*Task input*:
◆ ◆ ◆
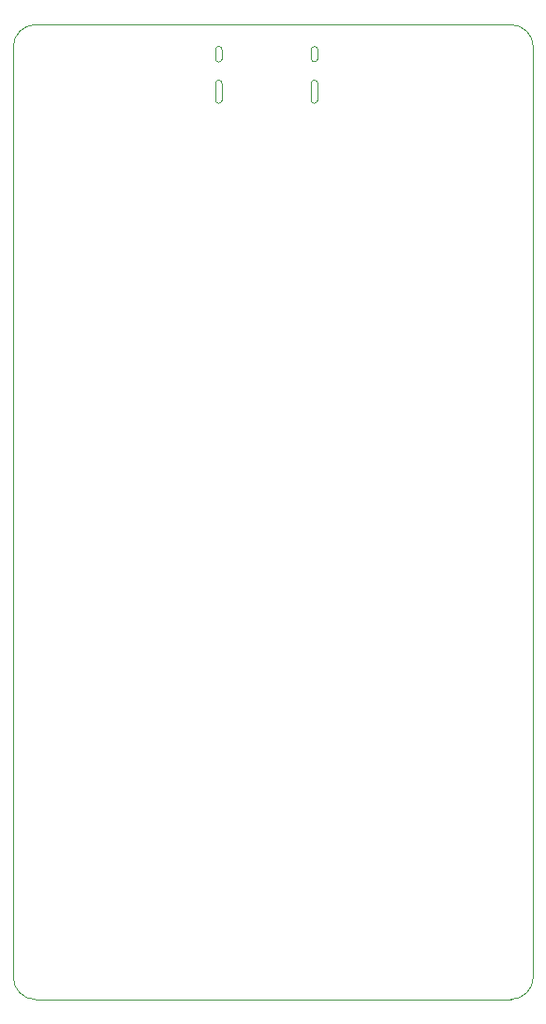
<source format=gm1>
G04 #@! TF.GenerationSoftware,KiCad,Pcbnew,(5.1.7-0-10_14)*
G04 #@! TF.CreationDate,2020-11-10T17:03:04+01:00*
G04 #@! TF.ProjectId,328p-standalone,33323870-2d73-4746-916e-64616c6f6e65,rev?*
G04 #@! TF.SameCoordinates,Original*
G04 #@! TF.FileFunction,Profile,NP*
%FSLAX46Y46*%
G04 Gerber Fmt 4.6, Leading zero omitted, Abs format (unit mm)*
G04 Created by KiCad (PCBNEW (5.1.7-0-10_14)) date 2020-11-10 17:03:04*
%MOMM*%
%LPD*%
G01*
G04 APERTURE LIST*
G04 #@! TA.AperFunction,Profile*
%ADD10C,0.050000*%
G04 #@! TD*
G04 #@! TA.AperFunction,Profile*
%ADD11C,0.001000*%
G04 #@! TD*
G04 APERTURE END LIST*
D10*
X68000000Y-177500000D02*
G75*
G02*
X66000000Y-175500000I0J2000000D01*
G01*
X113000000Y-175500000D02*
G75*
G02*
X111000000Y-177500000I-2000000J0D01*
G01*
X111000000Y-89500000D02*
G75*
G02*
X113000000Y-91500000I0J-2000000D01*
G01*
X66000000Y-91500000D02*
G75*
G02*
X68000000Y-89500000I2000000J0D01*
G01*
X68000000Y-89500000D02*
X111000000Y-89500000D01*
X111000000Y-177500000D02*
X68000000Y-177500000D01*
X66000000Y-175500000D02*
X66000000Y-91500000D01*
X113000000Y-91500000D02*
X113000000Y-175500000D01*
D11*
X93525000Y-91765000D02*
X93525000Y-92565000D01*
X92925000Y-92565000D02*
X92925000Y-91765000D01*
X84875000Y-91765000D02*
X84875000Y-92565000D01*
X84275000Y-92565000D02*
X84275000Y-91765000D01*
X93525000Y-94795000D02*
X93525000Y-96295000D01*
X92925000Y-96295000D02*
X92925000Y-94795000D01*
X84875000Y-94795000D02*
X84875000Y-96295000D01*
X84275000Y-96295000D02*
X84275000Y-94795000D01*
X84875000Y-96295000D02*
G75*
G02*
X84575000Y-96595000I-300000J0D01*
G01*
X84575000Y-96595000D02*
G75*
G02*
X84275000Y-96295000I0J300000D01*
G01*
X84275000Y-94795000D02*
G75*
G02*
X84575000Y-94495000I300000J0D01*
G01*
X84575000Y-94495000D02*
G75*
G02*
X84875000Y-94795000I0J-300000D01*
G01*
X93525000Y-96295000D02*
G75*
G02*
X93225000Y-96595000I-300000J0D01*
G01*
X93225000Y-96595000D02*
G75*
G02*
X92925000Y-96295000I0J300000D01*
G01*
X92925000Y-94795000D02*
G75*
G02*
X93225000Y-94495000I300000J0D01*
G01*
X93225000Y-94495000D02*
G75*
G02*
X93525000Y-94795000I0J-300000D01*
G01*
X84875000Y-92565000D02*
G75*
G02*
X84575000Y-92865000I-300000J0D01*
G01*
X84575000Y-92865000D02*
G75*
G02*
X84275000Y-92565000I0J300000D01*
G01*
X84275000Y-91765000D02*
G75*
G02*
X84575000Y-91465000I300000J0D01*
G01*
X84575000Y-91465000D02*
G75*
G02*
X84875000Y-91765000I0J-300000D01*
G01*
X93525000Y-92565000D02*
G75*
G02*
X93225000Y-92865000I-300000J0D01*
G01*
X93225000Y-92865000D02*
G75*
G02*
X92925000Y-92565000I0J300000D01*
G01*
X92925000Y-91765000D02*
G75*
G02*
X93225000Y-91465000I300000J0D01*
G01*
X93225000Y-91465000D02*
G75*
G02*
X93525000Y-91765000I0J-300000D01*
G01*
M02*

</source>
◆ ◆ ◆
*Activity*: Once the pictures are removed, set down what remains of the entries above exactly.

*Solution for this task*:
<source format=gm1>
G04 #@! TF.GenerationSoftware,KiCad,Pcbnew,(5.1.7-0-10_14)*
G04 #@! TF.CreationDate,2020-11-10T17:03:04+01:00*
G04 #@! TF.ProjectId,328p-standalone,33323870-2d73-4746-916e-64616c6f6e65,rev?*
G04 #@! TF.SameCoordinates,Original*
G04 #@! TF.FileFunction,Profile,NP*
%FSLAX46Y46*%
G04 Gerber Fmt 4.6, Leading zero omitted, Abs format (unit mm)*
G04 Created by KiCad (PCBNEW (5.1.7-0-10_14)) date 2020-11-10 17:03:04*
%MOMM*%
%LPD*%
G01*
G04 APERTURE LIST*
G04 #@! TA.AperFunction,Profile*
%ADD10C,0.050000*%
G04 #@! TD*
G04 #@! TA.AperFunction,Profile*
%ADD11C,0.001000*%
G04 #@! TD*
G04 APERTURE END LIST*
D10*
X68000000Y-177500000D02*
G75*
G02*
X66000000Y-175500000I0J2000000D01*
G01*
X113000000Y-175500000D02*
G75*
G02*
X111000000Y-177500000I-2000000J0D01*
G01*
X111000000Y-89500000D02*
G75*
G02*
X113000000Y-91500000I0J-2000000D01*
G01*
X66000000Y-91500000D02*
G75*
G02*
X68000000Y-89500000I2000000J0D01*
G01*
X68000000Y-89500000D02*
X111000000Y-89500000D01*
X111000000Y-177500000D02*
X68000000Y-177500000D01*
X66000000Y-175500000D02*
X66000000Y-91500000D01*
X113000000Y-91500000D02*
X113000000Y-175500000D01*
D11*
X93525000Y-91765000D02*
X93525000Y-92565000D01*
X92925000Y-92565000D02*
X92925000Y-91765000D01*
X84875000Y-91765000D02*
X84875000Y-92565000D01*
X84275000Y-92565000D02*
X84275000Y-91765000D01*
X93525000Y-94795000D02*
X93525000Y-96295000D01*
X92925000Y-96295000D02*
X92925000Y-94795000D01*
X84875000Y-94795000D02*
X84875000Y-96295000D01*
X84275000Y-96295000D02*
X84275000Y-94795000D01*
X84875000Y-96295000D02*
G75*
G02*
X84575000Y-96595000I-300000J0D01*
G01*
X84575000Y-96595000D02*
G75*
G02*
X84275000Y-96295000I0J300000D01*
G01*
X84275000Y-94795000D02*
G75*
G02*
X84575000Y-94495000I300000J0D01*
G01*
X84575000Y-94495000D02*
G75*
G02*
X84875000Y-94795000I0J-300000D01*
G01*
X93525000Y-96295000D02*
G75*
G02*
X93225000Y-96595000I-300000J0D01*
G01*
X93225000Y-96595000D02*
G75*
G02*
X92925000Y-96295000I0J300000D01*
G01*
X92925000Y-94795000D02*
G75*
G02*
X93225000Y-94495000I300000J0D01*
G01*
X93225000Y-94495000D02*
G75*
G02*
X93525000Y-94795000I0J-300000D01*
G01*
X84875000Y-92565000D02*
G75*
G02*
X84575000Y-92865000I-300000J0D01*
G01*
X84575000Y-92865000D02*
G75*
G02*
X84275000Y-92565000I0J300000D01*
G01*
X84275000Y-91765000D02*
G75*
G02*
X84575000Y-91465000I300000J0D01*
G01*
X84575000Y-91465000D02*
G75*
G02*
X84875000Y-91765000I0J-300000D01*
G01*
X93525000Y-92565000D02*
G75*
G02*
X93225000Y-92865000I-300000J0D01*
G01*
X93225000Y-92865000D02*
G75*
G02*
X92925000Y-92565000I0J300000D01*
G01*
X92925000Y-91765000D02*
G75*
G02*
X93225000Y-91465000I300000J0D01*
G01*
X93225000Y-91465000D02*
G75*
G02*
X93525000Y-91765000I0J-300000D01*
G01*
M02*

</source>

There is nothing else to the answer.